Une expérience pédagogique innovante au DEPT

Une expérience pédagogique innovante au DEPTLe jeu sérieux pour ancrer les apprentissages

les 17 et 18 février 2022, un jeu sérieux de négociation et de simulation politique a eu lieu au Département d'Etudes Politiques et Territoriales. Fanny Vincent, Maîtresse de conférences en Science Politique nous accorde un entretien durant lequel elle revient sur cet événement inédit.

Le 17 février dernier, salle de Conseil de l’Université, il est 10h45, le drapeau européen érigé en fond, le ton est formel. Les différents badges portés par chacun des participants indiquent « eurodéputé(e) », « journaliste » ou encore « lobbyiste ». La qualité des discours et des échanges fait penser à une réelle séance de débats parlementaires.

Non, il ne s’agit pas de la délocalisation du parlement européen, ni même d’un tournage de film ! En réalité, les étudiants se livrent à un grand jeu de rôle de négociation et de simulation politique, un dispositif pédagogique immersif élaboré par l’association « Les Ateliers Ludosophiques » sous l’impulsion de Fanny Vincent, Maîtresse de conférences en Sciences politiques.

 

En quelques mots pouvez-vous nous dire comment est née cette initiative ?

Cette opportunité part de la sollicitation de l'association Les Ateliers Ludosophiques, association montpelliéraine qui met en place ce genre de dispositifs depuis cinq ans dans les

Universités à Montpellier et à Toulouse. Suite à un appel à projet, l’association disposait d’un financement pour développer le dispositif en dehors de la région Occitanie. C’est dans ce contexte que j’ai été sollicitée et qu’avec mes collègues du Département d’Etudes politiques et Territoriales nous avons réfléchi à l’intérêt de développer ce dispositif pour nos étudiants de master 1. Nous sommes une petite équipe, certains avaient déjà pensé le mettre en place dans leurs cours et cela nous paraissait être un dispositif intéressant. Ensemble, nous avons discuté et sélectionné une thématique transversale à nos 3 parcours de master : l'agriculture durable et l'alimentation.

 

Comment se sont préparés les étudiants pour ces journées ?

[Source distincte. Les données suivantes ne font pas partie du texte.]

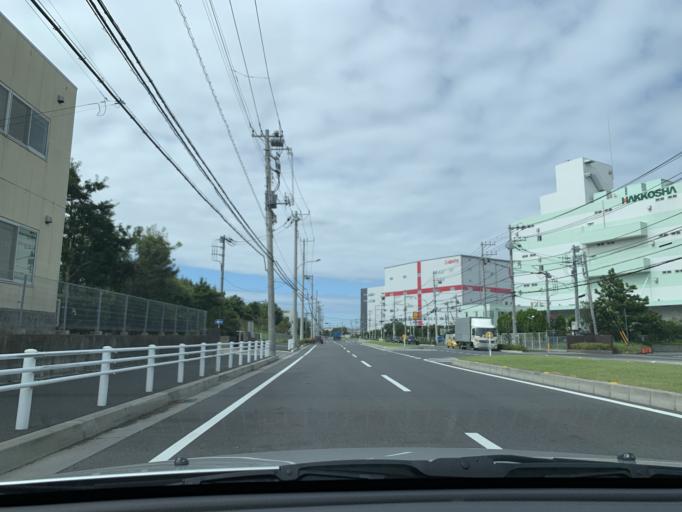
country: JP
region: Tokyo
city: Urayasu
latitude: 35.6227
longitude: 139.8994
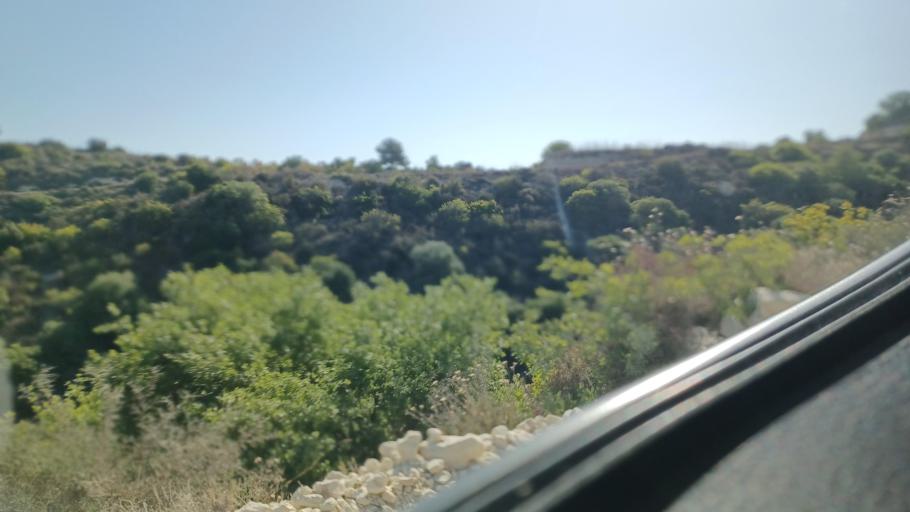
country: CY
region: Pafos
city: Tala
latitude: 34.8692
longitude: 32.4485
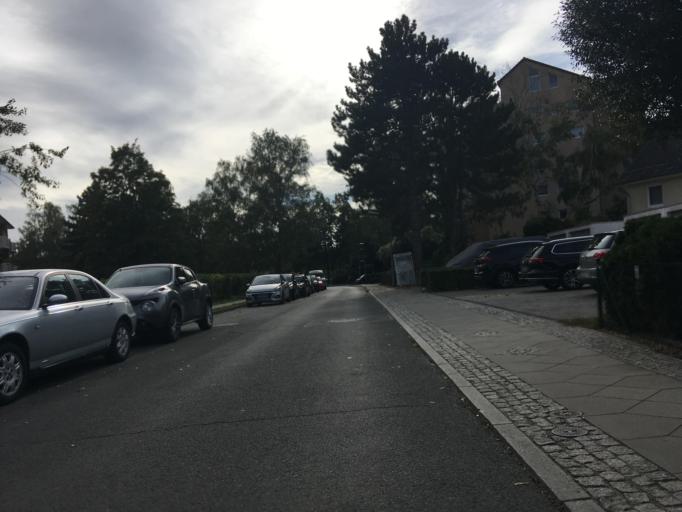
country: DE
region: Berlin
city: Britz
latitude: 52.4252
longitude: 13.4292
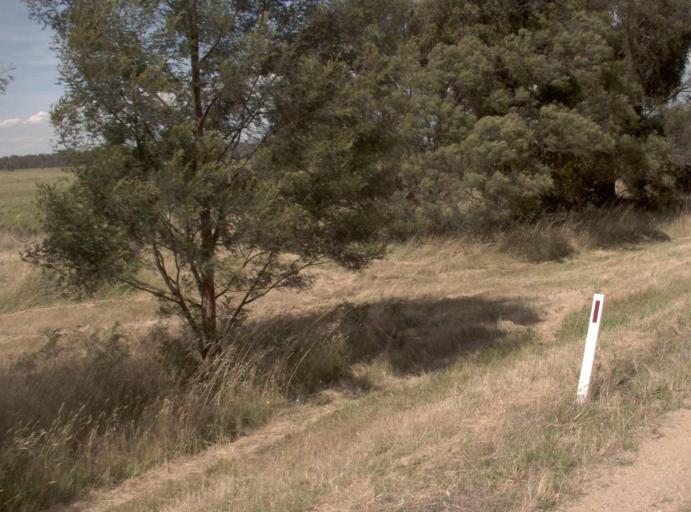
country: AU
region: Victoria
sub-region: Wellington
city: Sale
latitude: -38.1627
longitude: 146.9384
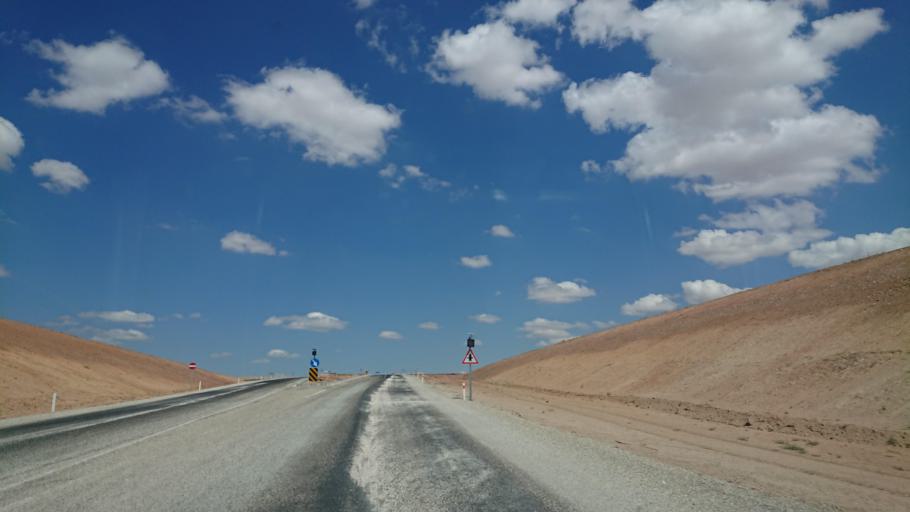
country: TR
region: Aksaray
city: Sariyahsi
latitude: 39.1232
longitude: 33.9674
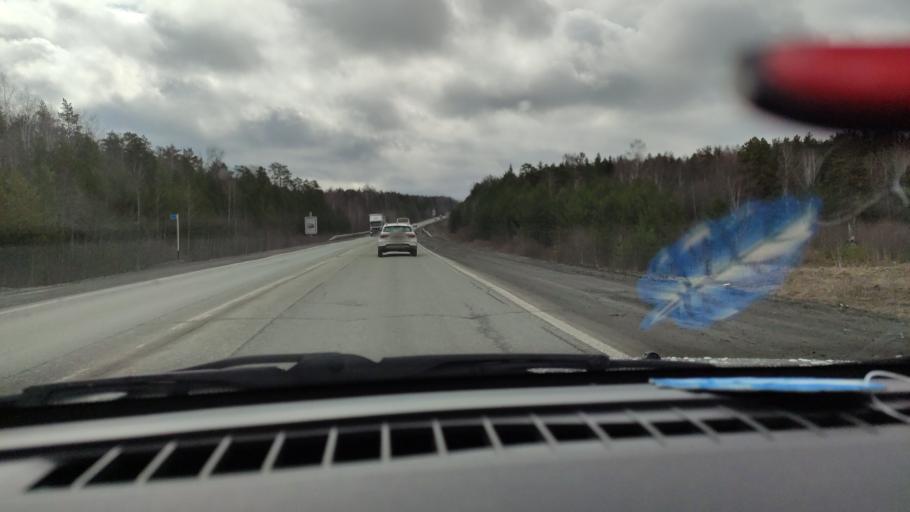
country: RU
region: Sverdlovsk
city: Talitsa
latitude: 56.8637
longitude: 60.0494
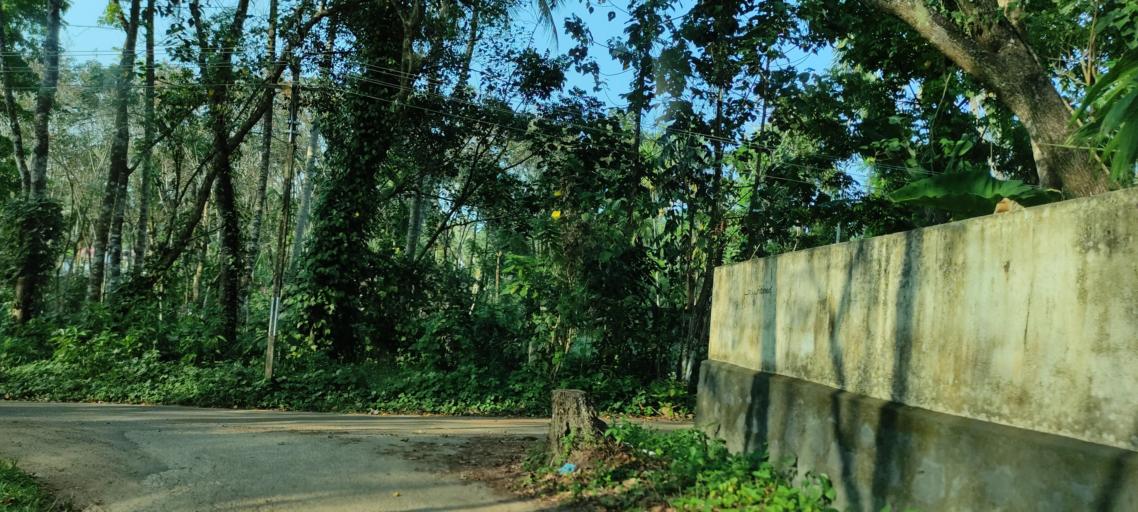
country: IN
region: Kerala
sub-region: Pattanamtitta
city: Adur
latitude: 9.1513
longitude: 76.7584
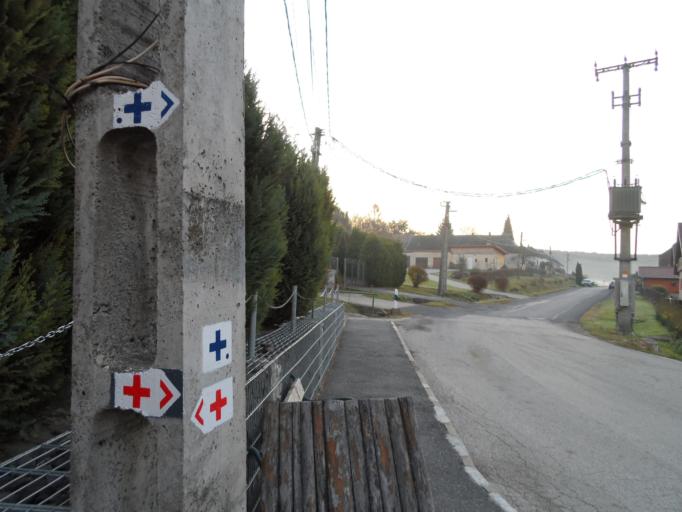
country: HU
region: Veszprem
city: Herend
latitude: 47.1815
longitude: 17.6840
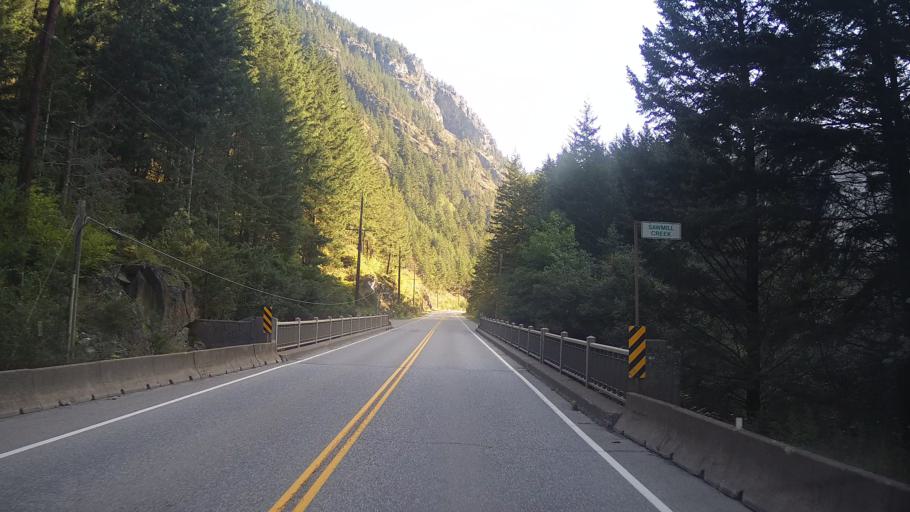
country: CA
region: British Columbia
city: Hope
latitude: 49.6121
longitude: -121.4130
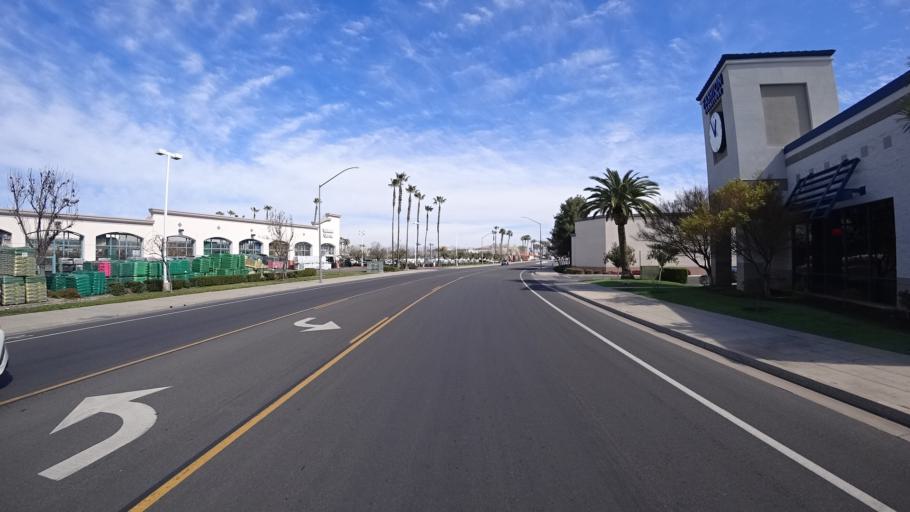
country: US
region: California
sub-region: Fresno County
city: Clovis
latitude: 36.8460
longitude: -119.7942
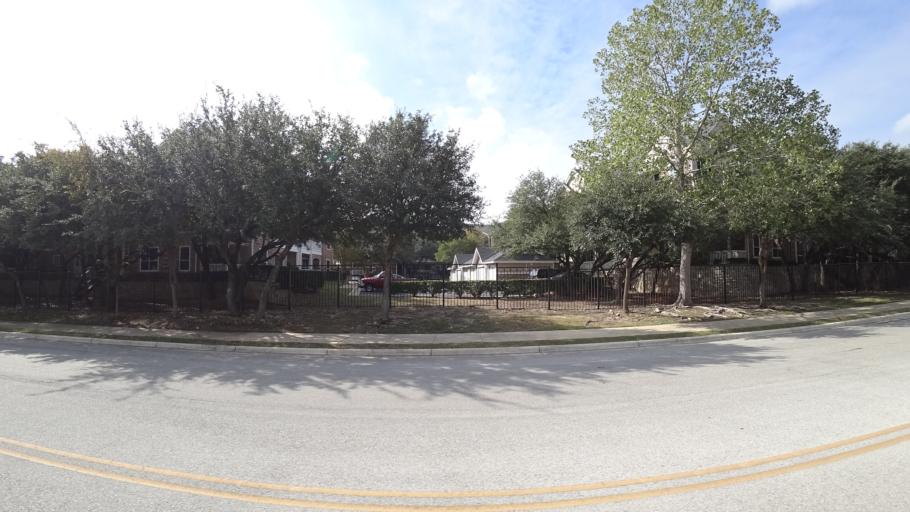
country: US
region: Texas
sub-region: Williamson County
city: Jollyville
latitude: 30.4379
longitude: -97.7331
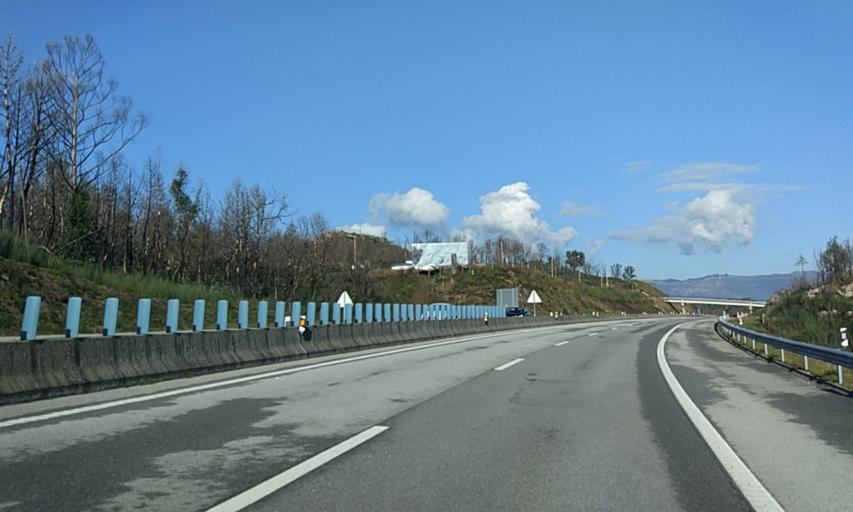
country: PT
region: Viseu
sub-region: Vouzela
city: Vouzela
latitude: 40.7020
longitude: -8.1089
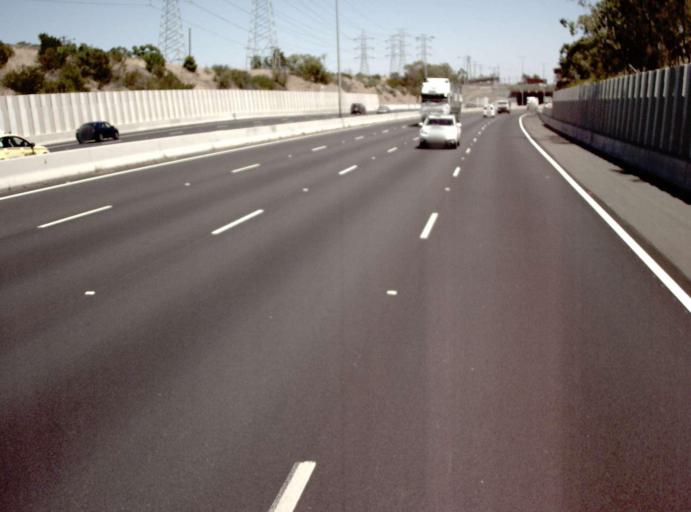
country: AU
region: Victoria
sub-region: Hume
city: Jacana
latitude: -37.6944
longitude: 144.9206
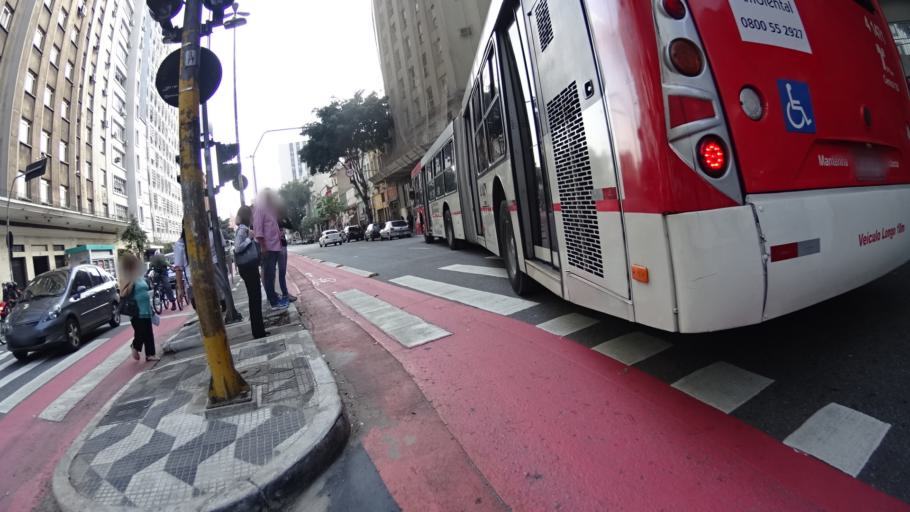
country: BR
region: Sao Paulo
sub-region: Sao Paulo
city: Sao Paulo
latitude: -23.5529
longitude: -46.6347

Au niveau du DEPT, nous avons coorganisé l’événement avec l’association, qui elle, s’est occupée du fond de la simulation, de son contenu, du jeu en lui-même. En tant qu'enseignante, je me suis chargée de la coordination de l'événement au DEPT. J’ai donc suivi toutes les journées, celle de préparation du 14 janvier puis celles du 17et 18 février. Plusieurs collègues responsables de formation sont aussi venus y assister . Nous avons donc eu un regard plutôt extérieur. Tout a vraiment démarré avec la journée de préparation à la simulation, le 14 janvier qui malheureusement, du fait de l'épidémie, a eu lieu en visio. L’association a commencé par expliquer à tous les étudiants de M1 quel était le rôle du Parlement européen et des eurodéputés, les règles de fonctionnement de l’institution, de négociation, etc. . Les étudiants étaient armés de manière assez inégale, par exemple entre les étudiants du Master AlterEurope spécialisés sur les questions européennes, et les étudiants du Master Santé par exemple qui avaient des connaissances beaucoup plus hétérogènes sur le sujet.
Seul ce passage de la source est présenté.